Testing before you trust it
The line between a professional and a cargo-culter is that the professional never activates an untested Sieve script. Three tools:
bash
# 1. Compile-check for syntax errors (writes .svbin, errors to stderr)
sievec ~/.dovecot.sieve
# 2. Dry-run against a real message — shows actions WITHOUT delivering
sieve-test -e -m INBOX ~/.dovecot.sieve message.eml
# 3. Reprocess an existing mailbox through a script
sieve-filter -e -W ~/scripts/sort.sieve INBOX
sieve-test is the one you'll live in. Feed it a real .eml and it prints the actions the script *would* perform — for example Performed actions: fileinto "Lists/dovecot" and store message in folder: Lists/dovecot — without touching the mailbox. Test your vacation script this way too: point it at a message with a List-Id header and confirm it reports no vacation reply.
Pre-flight checklist
Every extension you use (vacation, imap4flags, mailbox, subaddress, variables, editheader) is listed in sieve_extensionsandrequired in the script.
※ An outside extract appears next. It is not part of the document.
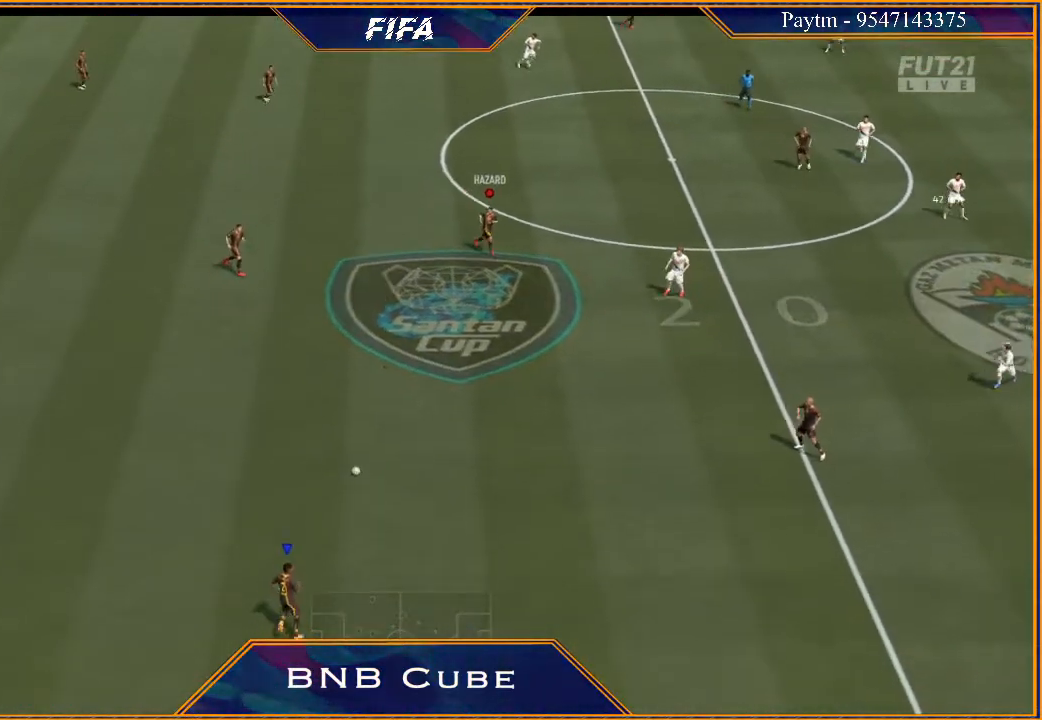
{"buttons": [], "left_stick": "right", "right_stick": "center", "events": [[167, "R2", "up"]]}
sievec compiles the active script clean, no warnings.
Ran sieve-test -e -m INBOX against a real message and confirmed the actions match intent.
Vacation has :addresses set to your real addresses and :days >= 1; you tested it against list mail and saw no reply.
Forwarding sets sieve_redirect_envelope_from = recipient or you run SRS at the MTA; no header rewriting that would void DKIM.
Org policy lives in sieve_before, catch-all filing in sieve_after, user rules in the active script — not all crammed into one file.
ManageSieve on 4190 is ssl = required; nothing plaintext.
The .sieve and .svbin are readable and writable by the dovecot delivery user.
Active scripts are backed up (or version-controlled) — a doveadm sieve get cron is enough.
You verified that unmatched mail still lands in INBOX via implicit keep, and that no stray discard; is silently eating messages.